Docker is hot!
Docker was the #2 “best overall open source cloud project” according to a survey by The Linux Foundation and The New Stack in July 2014. Google Trends sheds some light, though, on the relatively new entrance and rapid acceleration of Docker versus OpenStack and “Virtualization”.
Google Trends - March 5, 2015
So, why is Docker so hot?
Software used to have a major delivery drag – it had to be delivered on some physical medium like tape, disk or download and then installed. Since software could only be consumed so quickly, the impetus of independent software vendors (ISVs) to build and deliver new software was perhaps at an annual or semi-annual basis. SaaS has changed all of that. Now, there’s no reason why a bug cannot be fixed and delivered…instantly, or at least as “fast as possible.”
Web scale SaaS companies (a la Facebook, Netflix, and a big slew of smaller SaaS companies) have been striving to optimize their software release stream to do just that. These modern ISVs have given rise to “DevOps” teams that focus on this task of “Continuous Delivery”. This has given rise to scripting technologies like Puppet and Chef for automating release cycles.
The problem with these approaches is they are still prone to error. Creating a test environment via scripts is not 100% guaranteed to build an exact replica of the development environment, for example. So when QA finds a bug that is not reproducible in the development environment, valuable time is wasted determining if the bug is in the software or the environments.
Docker changes this paradigm. Instead of pulling your hair out to recreate “identical” environments, Docker gets much closer to actually just moving the actual environment around. This eliminates the errors due to release environment differences and the need to build and maintain lots of complex scripts.
Docker provides additional benefits to SaaS ISVs as well. Docker is very light weight, and fast, which makes it easy to scale, resource efficient, and for new cloud ISVs that may not be invested in technology like VMware, Docker providers many of the classic benefits of virtualization.
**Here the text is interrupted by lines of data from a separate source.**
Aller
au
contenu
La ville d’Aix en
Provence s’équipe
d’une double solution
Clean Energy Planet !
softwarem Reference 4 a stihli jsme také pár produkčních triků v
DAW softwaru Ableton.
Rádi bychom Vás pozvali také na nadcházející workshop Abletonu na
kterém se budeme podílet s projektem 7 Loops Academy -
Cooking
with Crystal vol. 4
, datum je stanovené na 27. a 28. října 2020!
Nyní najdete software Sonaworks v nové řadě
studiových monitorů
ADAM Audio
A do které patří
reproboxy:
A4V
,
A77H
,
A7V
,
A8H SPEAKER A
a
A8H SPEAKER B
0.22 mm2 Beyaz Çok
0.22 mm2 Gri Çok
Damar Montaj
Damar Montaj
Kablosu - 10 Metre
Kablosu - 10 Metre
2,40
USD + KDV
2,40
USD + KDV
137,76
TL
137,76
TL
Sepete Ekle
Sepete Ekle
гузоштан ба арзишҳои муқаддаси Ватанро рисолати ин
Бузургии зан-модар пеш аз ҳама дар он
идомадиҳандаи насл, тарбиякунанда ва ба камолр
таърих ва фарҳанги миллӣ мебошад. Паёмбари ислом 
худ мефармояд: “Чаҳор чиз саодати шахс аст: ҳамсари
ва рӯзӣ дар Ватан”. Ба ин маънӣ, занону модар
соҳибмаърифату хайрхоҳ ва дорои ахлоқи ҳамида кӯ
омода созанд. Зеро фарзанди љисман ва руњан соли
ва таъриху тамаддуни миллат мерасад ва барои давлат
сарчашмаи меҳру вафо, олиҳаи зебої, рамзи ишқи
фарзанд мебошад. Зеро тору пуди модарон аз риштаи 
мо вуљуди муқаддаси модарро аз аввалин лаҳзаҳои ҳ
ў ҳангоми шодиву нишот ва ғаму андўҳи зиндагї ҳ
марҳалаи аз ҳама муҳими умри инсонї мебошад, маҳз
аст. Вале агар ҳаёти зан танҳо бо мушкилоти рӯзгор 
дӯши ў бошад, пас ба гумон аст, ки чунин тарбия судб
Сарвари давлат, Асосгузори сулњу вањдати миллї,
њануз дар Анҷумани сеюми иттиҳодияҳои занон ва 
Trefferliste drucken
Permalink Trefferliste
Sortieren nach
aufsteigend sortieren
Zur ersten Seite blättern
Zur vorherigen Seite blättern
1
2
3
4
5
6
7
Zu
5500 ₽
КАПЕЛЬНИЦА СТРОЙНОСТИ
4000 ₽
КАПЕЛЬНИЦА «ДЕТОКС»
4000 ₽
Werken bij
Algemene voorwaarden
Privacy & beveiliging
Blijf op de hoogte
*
Enterprises need Docker too
Understandably, large scale SaaS ISVs lead the way in innovation, including Docker implementation. Enterprise developers learn from these best practices and are starting to adopt Docker. Enterprises, too, benefit from the speed and efficiency of continuous delivery (CD), especially those enterprises building customer-facing scaled SaaS applications. But there’s an even larger number of internal applications that perhaps don’t need the daily updates, but certainly need greater efficiency delivered by Docker on internal teams with limited resources.
What enterprise IT may not realize is that if they do not provide Docker for their developers, their developers have numerous external choices now for public hosted Docker services. In many cases, IT does not want their apps, workloads and data running on unsanctioned services, and the real problem is they probably won’t know it’s happening until well after the fact.
Forward thinking IT are providing Docker for their developers, and those furthest along are discovering additional benefits of Docker ranging from lower costs via greater resource utilization or reduced VMware licensing costs to workload portability for moving apps to/from public and private cloud infrastructures.
But it ain’t quite that simple
But what enterprise IT departments are also realizing is that Docker is not so simple to implement, especially given the unique needs of an enterprise. Docker is not an out of the box solution. To implement Docker, you must not only manage containers and orchestration, but ensure resource isolation and access control for security; streamline diverse stack support and upgrades; optimize data snapshotting, backups and recovery; implement monitoring at machine, instance, container and workload levels; and integrate with existing systems like LDAP or Active Directory.
SaaS ISVs need to scale a single application, on a single app stack, on a single infrastructure, and they have engineering resources dedicated to implementing Docker and all requisite components. Enterprises, on the other hand, have diverse workloads, varied app stacks, heterogeneous infrastructures, limited resources, and additional needs for security, control, visibility, governance and compliance, so implementing all of the Docker related technologies for these permutations can be daunting.
That’s were PaaS comes in. A Docker-optimized PaaS for enterprise should take care of implementing Docker and required components, while meeting additional needs like role based access control based on existing IDM with visibility and monitoring. A well designed PaaS will also leverage the unique advantages of Docker to deliver features like idle workload hibernation for further infrastructure cost savings.
Docker is young in the timeline of enterprise technology, but we’ve rarely seen one grow and rise so quickly. Enterprises will lag slightly behind SaaS ISVs in Docker adoption, but the smart IT organizations will not only provide Docker to their developers before they wander elsewhere, but will also discover the other powerful advantages of Docker unique to enterprises without spending an arm and a leg.